(Beginning of Material provided)
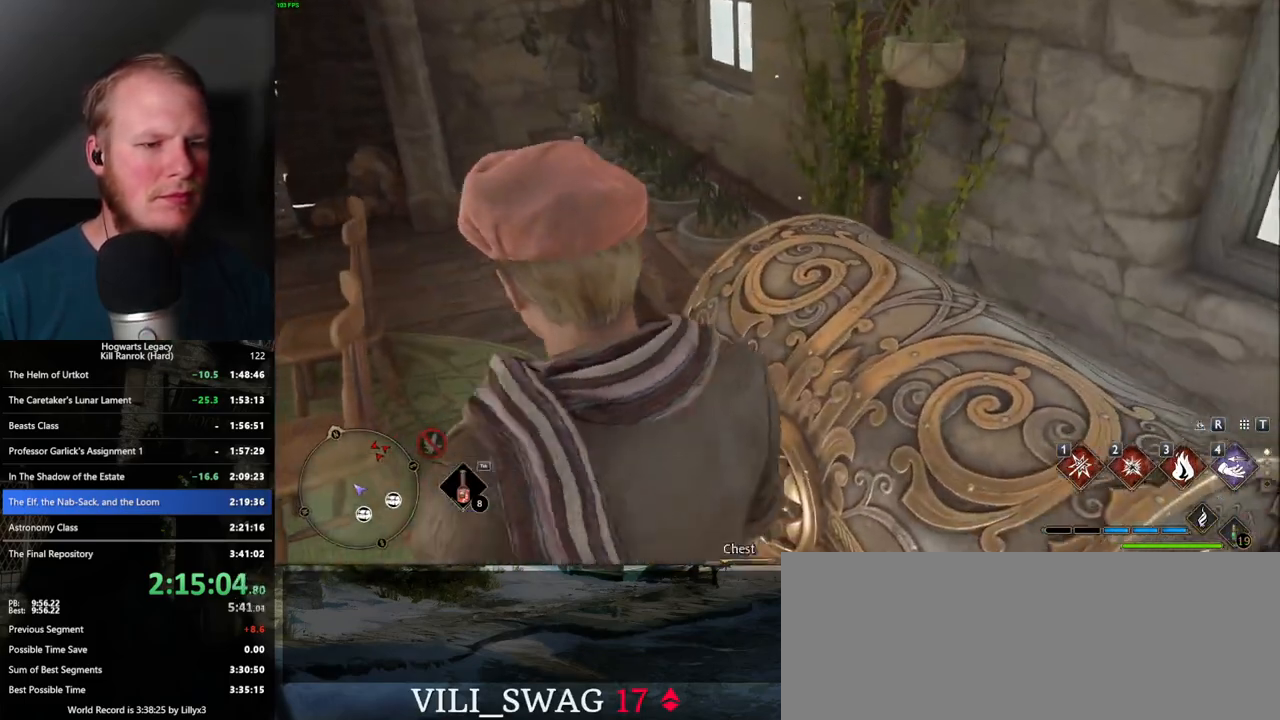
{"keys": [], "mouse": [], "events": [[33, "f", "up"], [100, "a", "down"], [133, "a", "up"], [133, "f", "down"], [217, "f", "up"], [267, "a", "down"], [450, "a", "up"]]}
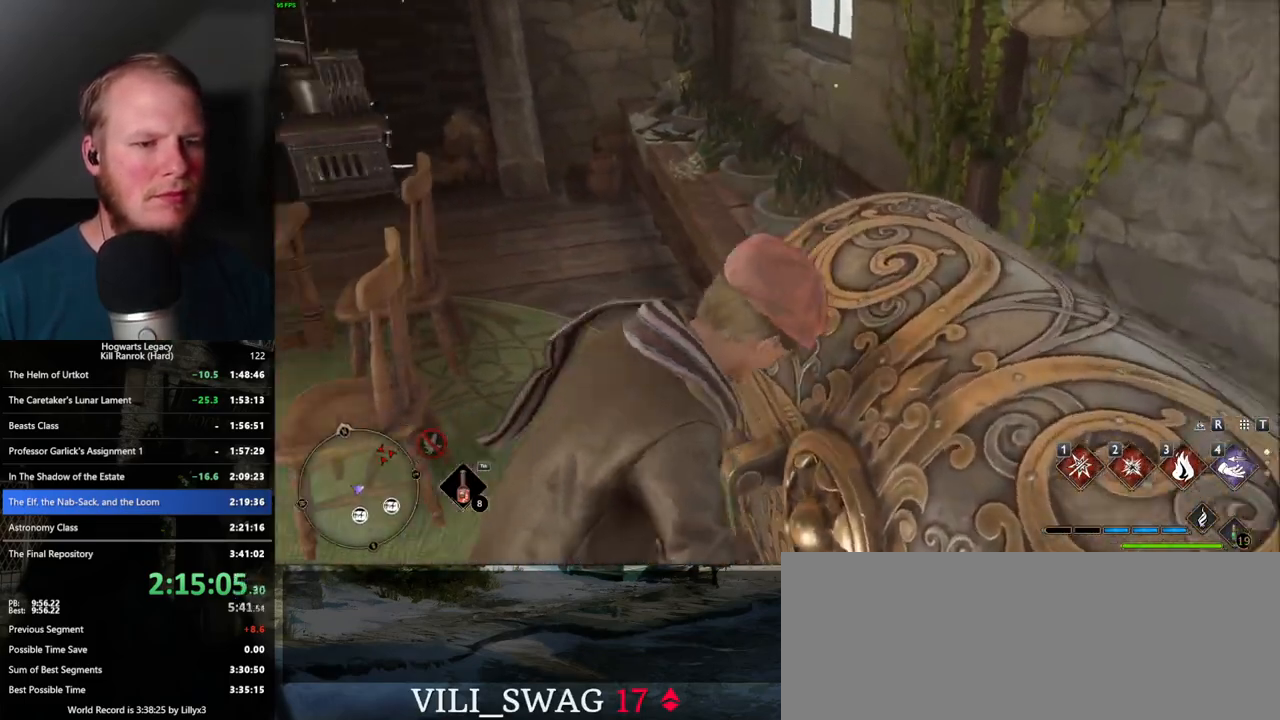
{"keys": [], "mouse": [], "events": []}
(End of Material provided)
(Beginning of Material provided)
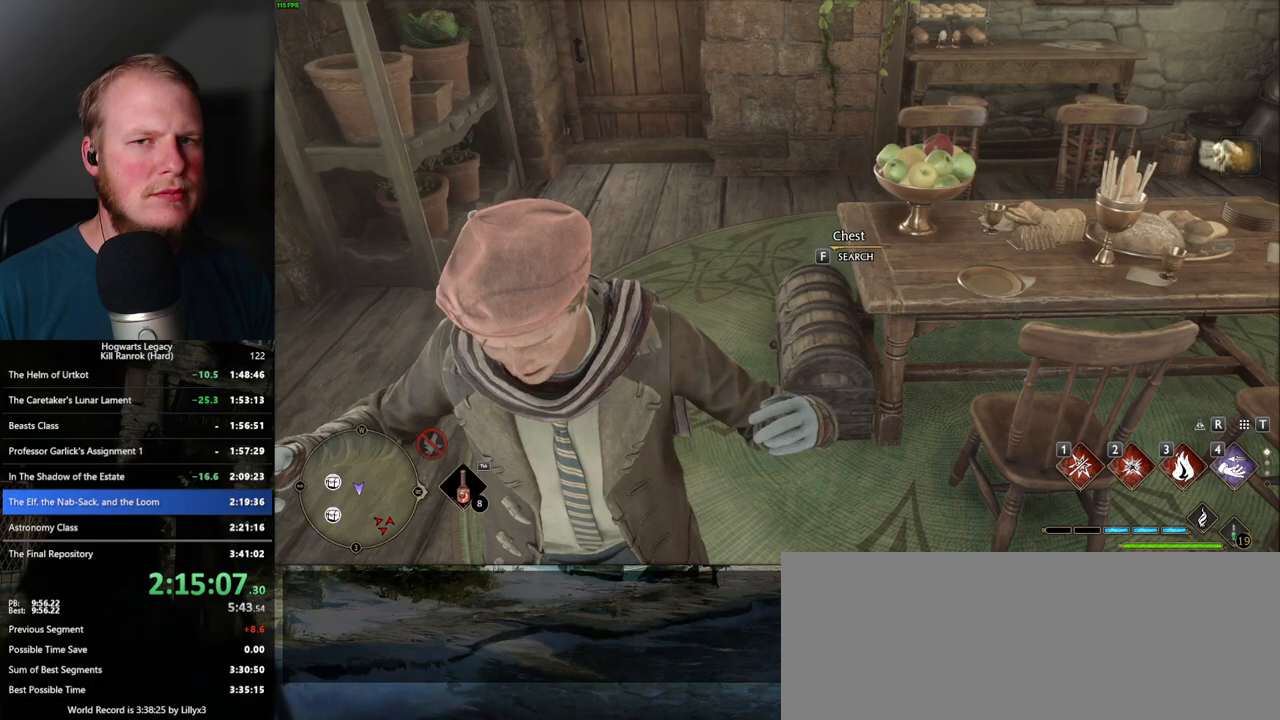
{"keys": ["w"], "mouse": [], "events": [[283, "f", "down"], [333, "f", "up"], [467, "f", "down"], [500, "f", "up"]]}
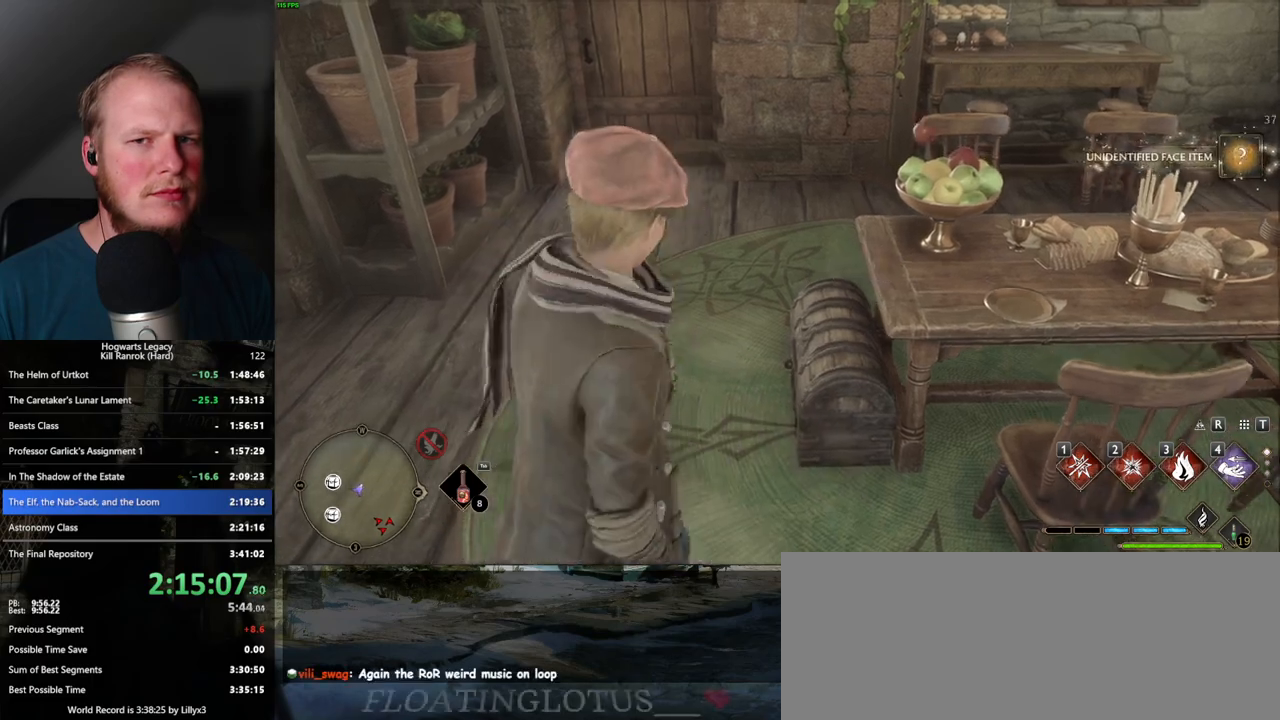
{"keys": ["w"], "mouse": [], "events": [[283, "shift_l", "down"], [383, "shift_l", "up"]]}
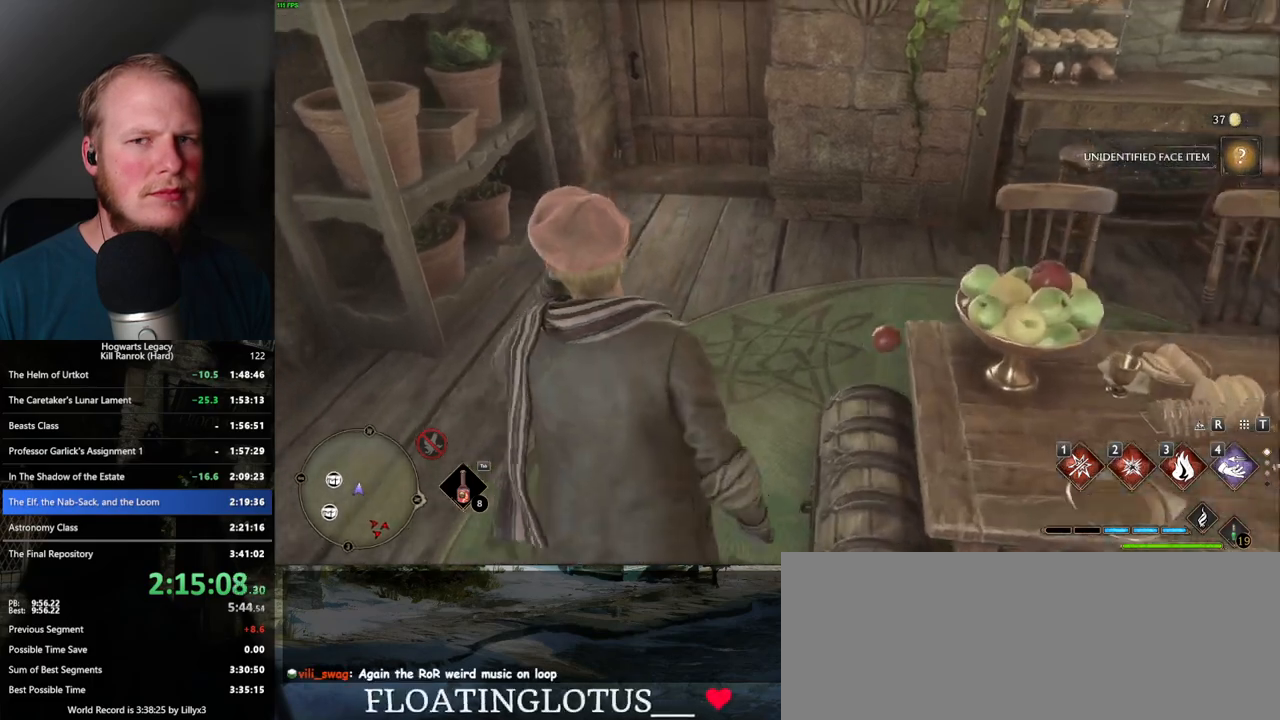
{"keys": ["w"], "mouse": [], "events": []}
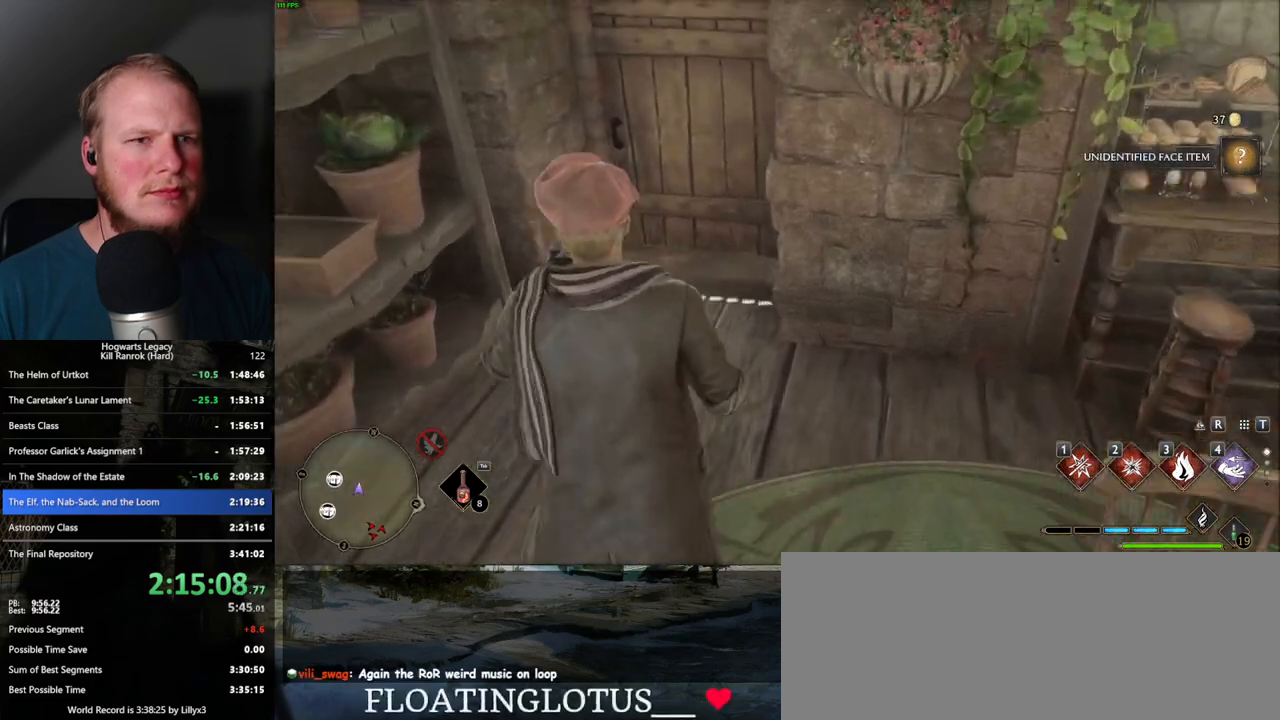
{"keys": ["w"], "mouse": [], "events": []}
(End of Material provided)
Problem description:
Return only the count of lines in the listing above that hold the string "down".

Task solution:
3